From the fact of voter registration since January 1963, unchanged to the present, and income tax returns since 1964 (for 1963 taxes) reciting Hahnville as their address, and acts relating to immovables reciting St. Charles as their residence (except the 1967 purchase of their New Orleans house, which recites they are residents “of the state” and gives their “mailing address” as the house being purchased although they did not occupy it for some months while repairing it), the trial judge’s conclusion the Lemmons as a fact intended to keep Hahnville as a residence seems free of error.
And from their testimony, which he obviously believed (although only Mr. Lem-mon testified in person before him), we could not say the trial judge erred in accepting as fact the uncontradicted recitals as to use of the residence at Hahnville, etc.

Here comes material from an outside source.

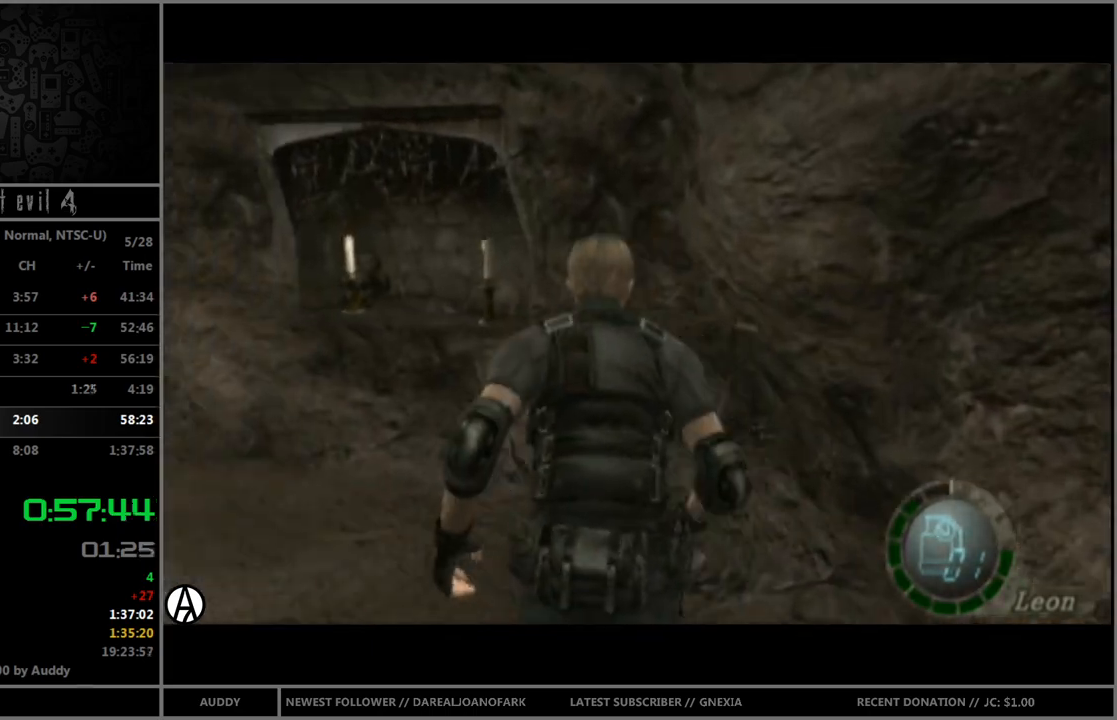
{"buttons": ["B"], "left_stick": "up-left", "right_stick": "center", "events": [[33, "B", "up"], [66, "right_stick", "left"], [133, "R1", "down"], [266, "right_stick", "center"], [300, "R1", "up"], [367, "B", "down"]]}
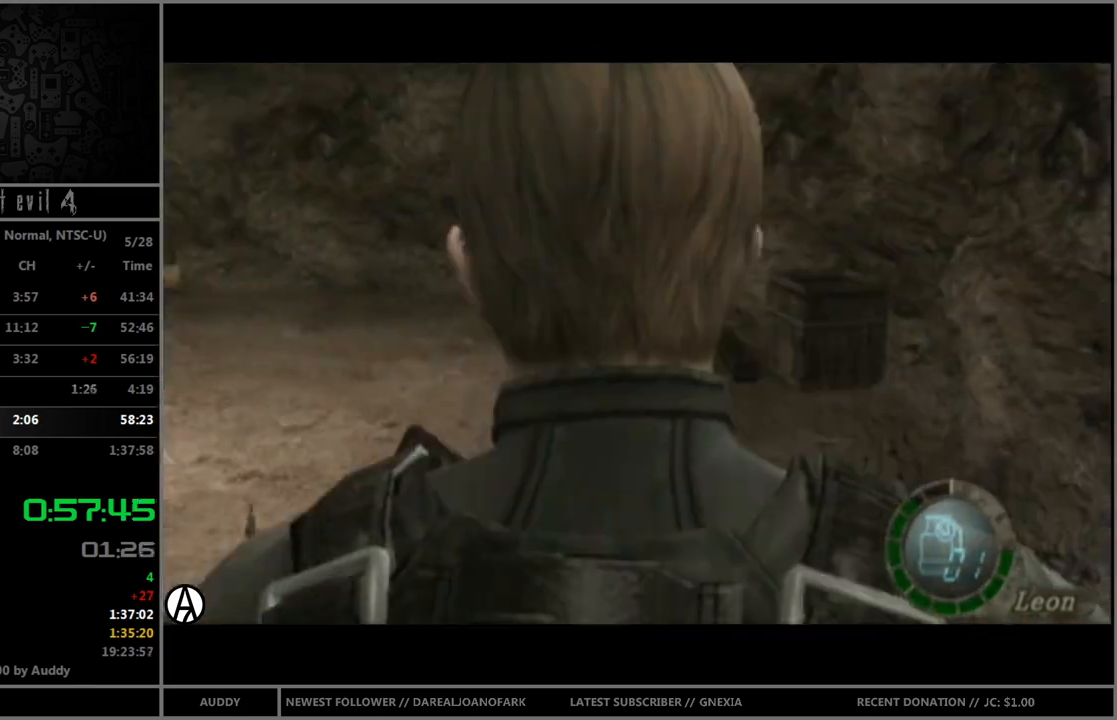
{"buttons": ["B"], "left_stick": "up-left", "right_stick": "center", "events": []}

And, to the extent that residence entails a legal conclusion as well as a factual conclusion, we could not, in view of the Mel-erine and Leopold cases, hold that Lemmon as a matter of law had to relinquish his residence at Hahnville when, for reasons he deemed adequate, he maintained another residence first in St. Charles Parish and then in New Orleans, and spent the bulk of his evenings at those other residences.
*55The judgment appealed from, maintaining his candidacy, is correct.